Gerstorfer: In der letzten Sitzung des SPÖ-Bundespräsidiums und des Bundesparteivorstandes gab es die klare Positionierung, dass man die Koalition nicht gefährden will. Und diese Position verändert sich nicht durch diverse Berichte der Medien, die natürlich jetzt wieder das Thema hypen. Da wird jetzt wieder einmal die große Krise hineininterpretiert.

STANDARD: Sie wollen mir aber jetzt nicht die Koalition als harmonischen Paarlauf verkaufen, oder?

Gerstorfer: Nein. Harmonie ist nicht das Regierungsziel. Eine Koalition ist keine Liebesheirat, wir wollen als SPÖ etwas durchbringen. Und wir sind zuletzt deutlich über unseren Schatten gesprungen, etwa bei Themen wie etwa Arbeitszeitflexibilisierung. Was fehlt, ist die adäquate Resonanz der ÖVP. Jetzt wird halt verhandelt. Aber die Journalisten sehen ja gleich die ganze Regierungszusammenarbeit gefährdet.
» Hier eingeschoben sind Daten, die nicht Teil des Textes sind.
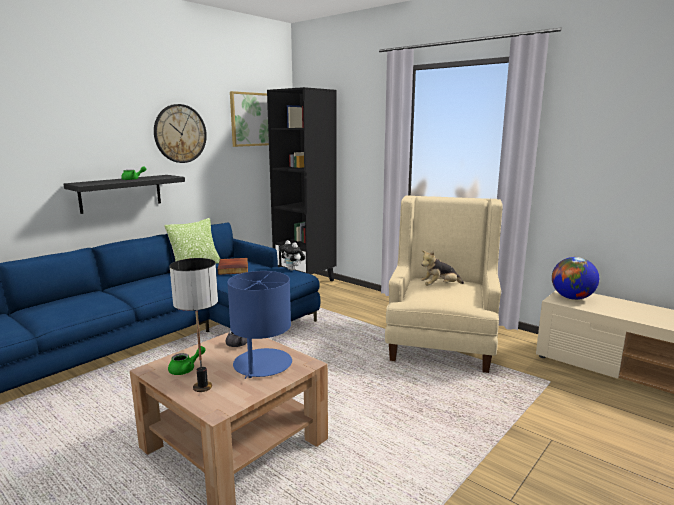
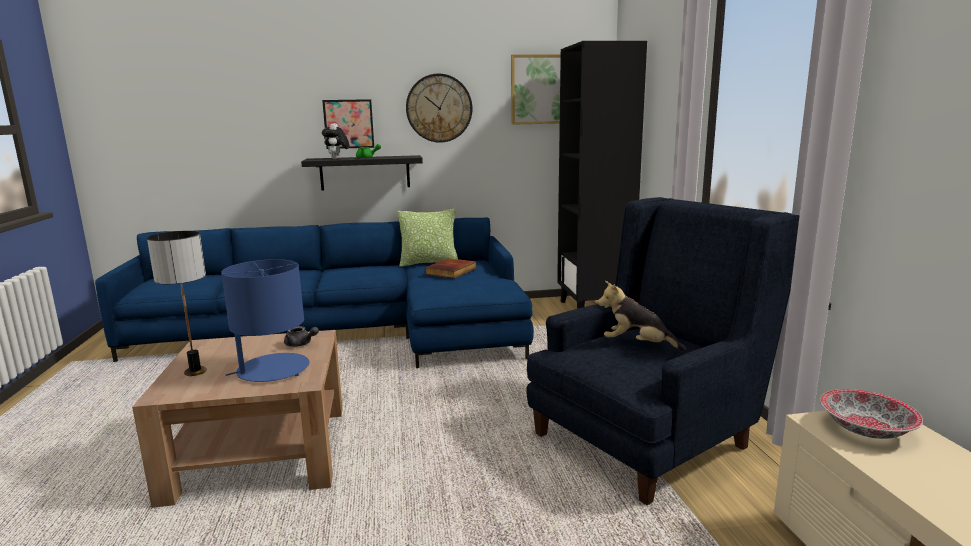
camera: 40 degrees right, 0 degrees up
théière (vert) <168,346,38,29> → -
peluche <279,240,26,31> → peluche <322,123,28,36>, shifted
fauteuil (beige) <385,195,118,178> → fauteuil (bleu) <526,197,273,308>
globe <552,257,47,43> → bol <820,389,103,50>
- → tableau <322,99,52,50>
STANDARD: Abgesehen von den "bösen" Medien – war es Ihrer Meinung nach klug von Bundeskanzler Christian Kern, der ÖVP die Rute ins Fenster zu stellen und hinsichtlich eines überarbeiteten Regierungsprogramms ein Ultimatum zu setzen?

Gerstorfer: Natürlich. Man kann ja nicht ewig dahinwurschteln. Und zu sagen, die ÖVP stehe jetzt mit dem Rücken zur Wand, ist lächerlich. Die ÖVP sollte ganz einfach jetzt in konstruktive Gespräche einsteigen. Themenstellungen, die jetzt auf dem Tisch liegen, müssen gemeinsam bearbeitet werden. Und wir reden hier nicht von absoluten Tabuthemen. Da sind Bereiche dabei, die immer im Forderungskatalog der ÖVP waren. Daher muss man sich die Frage stellen: Was ist jetzt der Grund für den schwarzen Widerstand?

STANDARD: Aber wird es nicht schwierig, wenn man dem Partner gleich zu Beginn der Gespräche ausrichtet, es müsse an diesem Tag ein Ergebnis auf dem Tisch liegen, weil sonst sei ohnehin alles zu spät?

Gerstorfer: Es ist halt eine bestimmte Form der Ungeduld vorhanden. Und wir haben einen neuen Polit-Stil: Kanzler Kern war lange Manager – er ist es gewöhnt, dass in absehbarer Zeit was weitergeht.

STANDARD: Könnte sich die SPÖ jetzt Neuwahlen leisten?

Gerstorfer: Was heißt leisten? Finanziell? Emotional?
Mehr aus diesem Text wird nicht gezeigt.